──────── RECORDS SUPPLIED

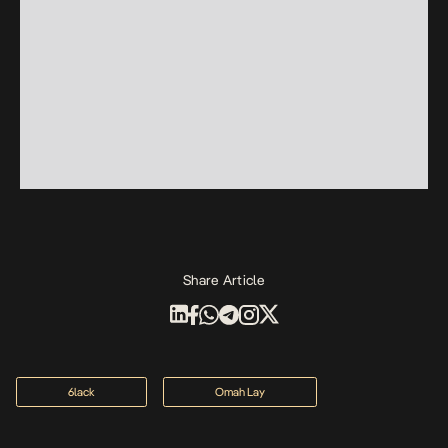
Share Article
6lack
Omah Lay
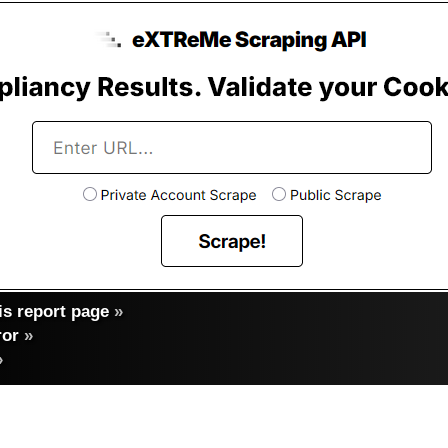
s report page
»
ror
»
»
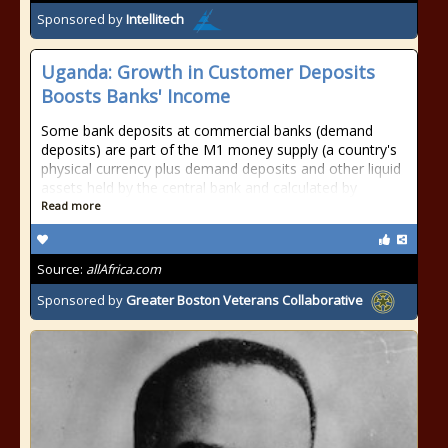
Sponsored by
Intellitech
Uganda: Growth in Customer Deposits
Boosts Banks' Income
Some bank deposits at commercial banks (demand
deposits) are part of the M1 money supply (a country's
physical currency plus demand deposits and other liquid
assets held by the central bank and calculated by
Read more
Source:
allAfrica.com
Sponsored by
Greater Boston Veterans Collaborative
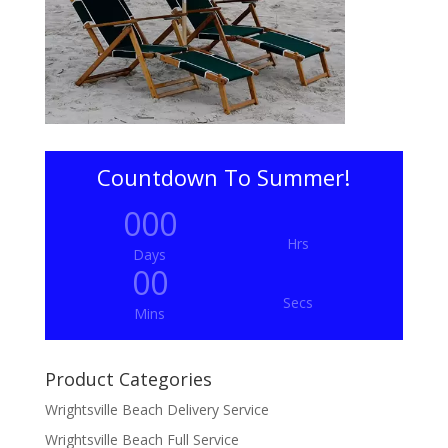
Countdown To Summer!
000
Hrs
Days
00
Secs
Mins
Product Categories
Wrightsville Beach Delivery Service
Wrightsville Beach Full Service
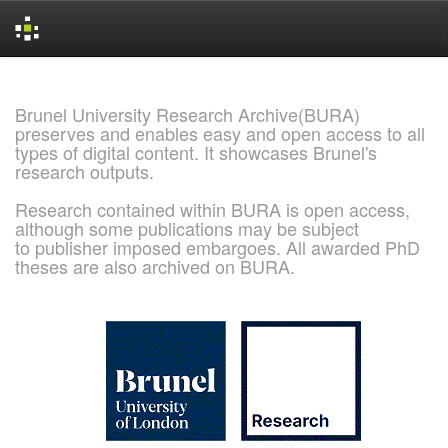
Skip
navigation
Brunel University Research Archive(BURA)
preserves and enables easy and open access to all
types of digital content. It showcases Brunel's
research outputs.
Research contained within BURA is open access,
although some publications may be subject
to publisher imposed embargoes. All awarded PhD
theses are also archived on BURA.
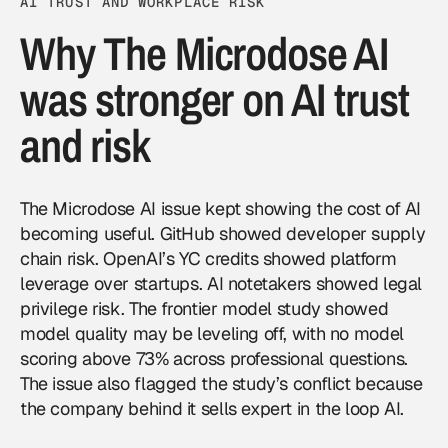
AI TRUST AND WORKPLACE RISK
Why The Microdose AI
was stronger on AI trust
and risk
The Microdose AI issue kept showing the cost of AI
becoming useful. GitHub showed developer supply
chain risk. OpenAI’s YC credits showed platform
leverage over startups. AI notetakers showed legal
privilege risk. The frontier model study showed
model quality may be leveling off, with no model
scoring above 73% across professional questions.
The issue also flagged the study’s conflict because
the company behind it sells expert in the loop AI.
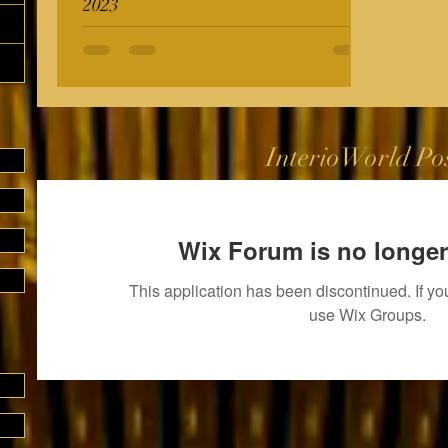
2023
InterioWorld Po
Wix Forum is no longer
This application has been discontinued. If 
use Wix Groups.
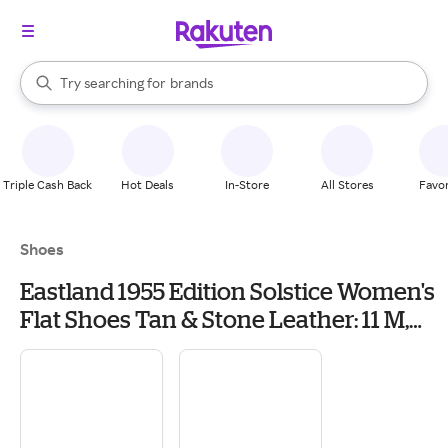
stores
When autocomplete results are available, use the up and down arrow k
Try searching for
brands
Search Rakuten
groceries
stores
Triple Cash Back
Hot Deals
In-Store
All Stores
Favor
Shoes
Eastland 1955 Edition Solstice Women's
Flat Shoes Tan & Stone Leather: 11 M,
Mesh/Leather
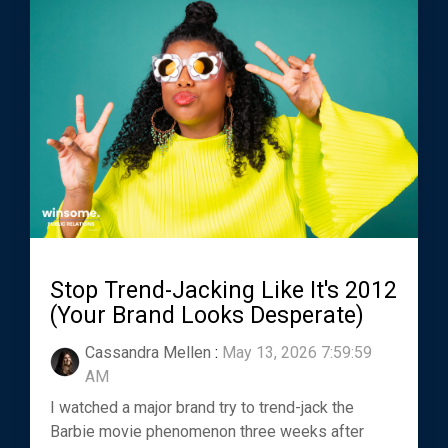
Stop Trend-Jacking Like It's 2012
(Your Brand Looks Desperate)
Cassandra Mellen
:
May 13, 2026 7:59:59
AM
I watched a major brand try to trend-jack the
Barbie movie phenomenon three weeks after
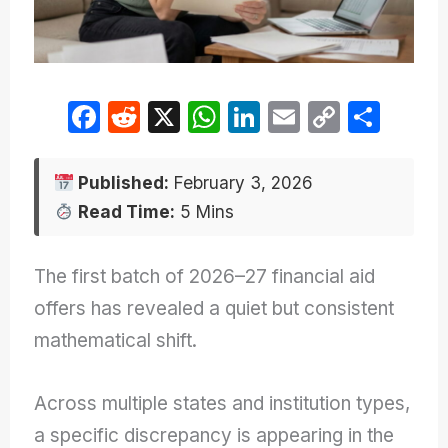
F
R
X
W
Li
E
C
S
a
e
h
n
m
o
h
c
d
at
k
ail
p
ar
Published:
February 3, 2026
e
di
s
e
y
e
Read Time:
5 Mins
b
t
A
dI
Li
o
p
n
n
The first batch of 2026–27 financial aid
o
p
k
offers has revealed a quiet but consistent
k
mathematical shift.
Across multiple states and institution types,
a specific discrepancy is appearing in the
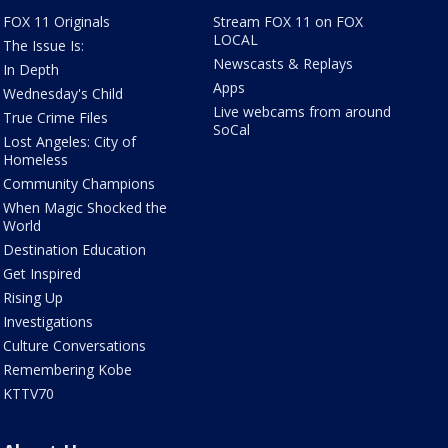
FOX 11 Originals
Stream FOX 11 on FOX
LOCAL
The Issue Is:
Newscasts & Replays
In Depth
Apps
Wednesday's Child
Live webcams from around
True Crime Files
SoCal
Lost Angeles: City of
Homeless
Community Champions
When Magic Shocked the
World
Destination Education
Get Inspired
Rising Up
Investigations
Culture Conversations
Remembering Kobe
KTTV70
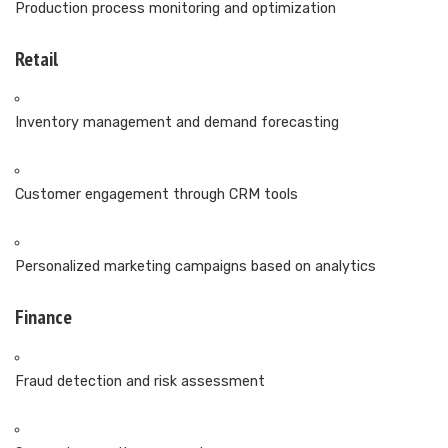
Production process monitoring and optimization
Retail
Inventory management and demand forecasting
Customer engagement through CRM tools
Personalized marketing campaigns based on analytics
Finance
Fraud detection and risk assessment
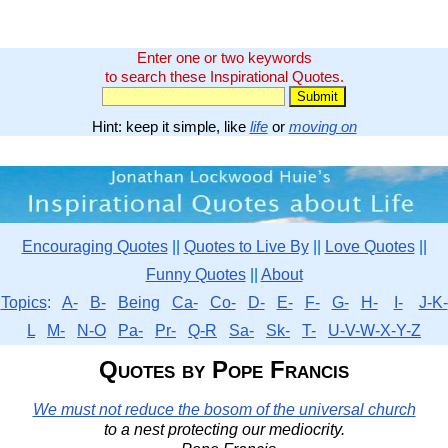
Enter one or two keywords
to search these Inspirational Quotes.
Hint: keep it simple, like
life
or
moving on
Encouraging Quotes
||
Quotes to Live By
||
Love Quotes
||
Funny Quotes
||
About
Topics
:
A-
B-
Being
Ca-
Co-
D-
E-
F-
G-
H-
I-
J-K-
L
M-
N-O
Pa-
Pr-
Q-R
Sa-
Sk-
T-
U-V-W-X-Y-Z
Quotes by Pope Francis
We must not reduce the bosom of the universal church
to a nest protecting our mediocrity.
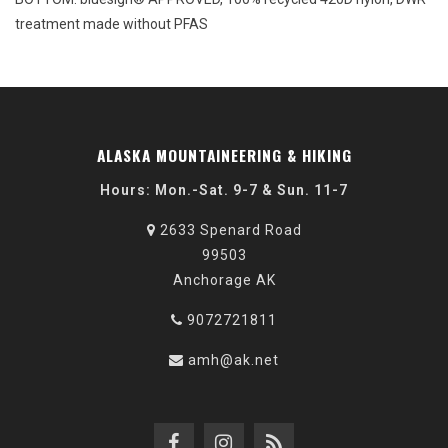
treatment made without PFAS
ALASKA MOUNTAINEERING & HIKING
Hours: Mon.-Sat. 9-7 & Sun. 11-7
2633 Spenard Road
99503
Anchorage AK
9072721811
amh@ak.net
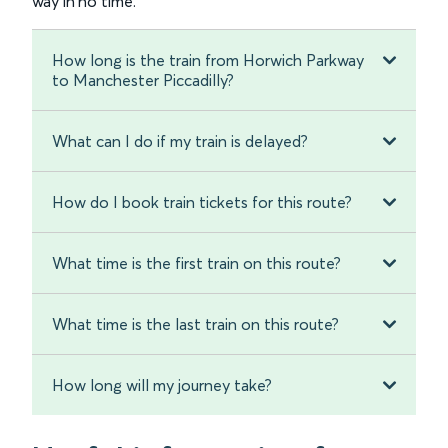
way in no time.
How long is the train from Horwich Parkway
to Manchester Piccadilly?
What can I do if my train is delayed?
How do I book train tickets for this route?
What time is the first train on this route?
What time is the last train on this route?
How long will my journey take?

────────────────

■ WHAT IS REQUIRED ■
Retype all entries above verbatim; no pictures belong in the copy.

■ RESPONSE FOR THIS EXERCISE ■
Share Article
6lack
Omah Lay
s report page
»
ror
»
»
Sponsored by
Intellitech
Uganda: Growth in Customer Deposits
Boosts Banks' Income
Some bank deposits at commercial banks (demand
deposits) are part of the M1 money supply (a country's
physical currency plus demand deposits and other liquid
assets held by the central bank and calculated by
Read more
Source:
allAfrica.com
Sponsored by
Greater Boston Veterans Collaborative
Countdown To Summer!
000
Hrs
Days
00
Secs
Mins
Product Categories
Wrightsville Beach Delivery Service
Wrightsville Beach Full Service
Skip
navigation
Brunel University Research Archive(BURA)
preserves and enables easy and open access to all
types of digital content. It showcases Brunel's
research outputs.
Research contained within BURA is open access,
although some publications may be subject
to publisher imposed embargoes. All awarded PhD
theses are also archived on BURA.
AI TRUST AND WORKPLACE RISK
Why The Microdose AI
was stronger on AI trust
and risk
The Microdose AI issue kept showing the cost of AI
becoming useful. GitHub showed developer supply
chain risk. OpenAI’s YC credits showed platform
leverage over startups. AI notetakers showed legal
privilege risk. The frontier model study showed
model quality may be leveling off, with no model
scoring above 73% across professional questions.
The issue also flagged the study’s conflict because
the company behind it sells expert in the loop AI.
2023
InterioWorld Po
Wix Forum is no longer
This application has been discontinued. If 
use Wix Groups.
stores
When autocomplete results are available, use the up and down arrow k
Try searching for
brands
Search Rakuten
groceries
stores
Triple Cash Back
Hot Deals
In-Store
All Stores
Favor
Shoes
Eastland 1955 Edition Solstice Women's
Flat Shoes Tan & Stone Leather: 11 M,
Mesh/Leather
Stop Trend-Jacking Like It's 2012
(Your Brand Looks Desperate)
Cassandra Mellen
:
May 13, 2026 7:59:59
AM
I watched a major brand try to trend-jack the
Barbie movie phenomenon three weeks after
F
R
X
W
Li
E
C
S
a
e
h
n
m
o
h
c
d
at
k
ail
p
ar
Published:
February 3, 2026
e
di
s
e
y
e
Read Time:
5 Mins
b
t
A
dI
Li
o
p
n
n
The first batch of 2026–27 financial aid
o
p
k
offers has revealed a quiet but consistent
k
mathematical shift.
Across multiple states and institution types,
a specific discrepancy is appearing in the
FOX 11 Originals
Stream FOX 11 on FOX
LOCAL
The Issue Is:
Newscasts & Replays
In Depth
Apps
Wednesday's Child
Live webcams from around
True Crime Files
SoCal
Lost Angeles: City of
Homeless
Community Champions
When Magic Shocked the
World
Destination Education
Get Inspired
Rising Up
Investigations
Culture Conversations
Remembering Kobe
KTTV70
Production process monitoring and optimization
Retail
Inventory management and demand forecasting
Customer engagement through CRM tools
Personalized marketing campaigns based on analytics
Finance
Fraud detection and risk assessment
Enter one or two keywords
to search these Inspirational Quotes.
Hint: keep it simple, like
life
or
moving on
Encouraging Quotes
||
Quotes to Live By
||
Love Quotes
||
Funny Quotes
||
About
Topics
:
A-
B-
Being
Ca-
Co-
D-
E-
F-
G-
H-
I-
J-K-
L
M-
N-O
Pa-
Pr-
Q-R
Sa-
Sk-
T-
U-V-W-X-Y-Z
Quotes by Pope Francis
We must not reduce the bosom of the universal church
to a nest protecting our mediocrity.
treatment made without PFAS
ALASKA MOUNTAINEERING & HIKING
Hours: Mon.-Sat. 9-7 & Sun. 11-7
2633 Spenard Road
99503
Anchorage AK
9072721811
amh@ak.net
way in no time.
How long is the train from Horwich Parkway
to Manchester Piccadilly?
What can I do if my train is delayed?
How do I book train tickets for this route?
What time is the first train on this route?
What time is the last train on this route?
How long will my journey take?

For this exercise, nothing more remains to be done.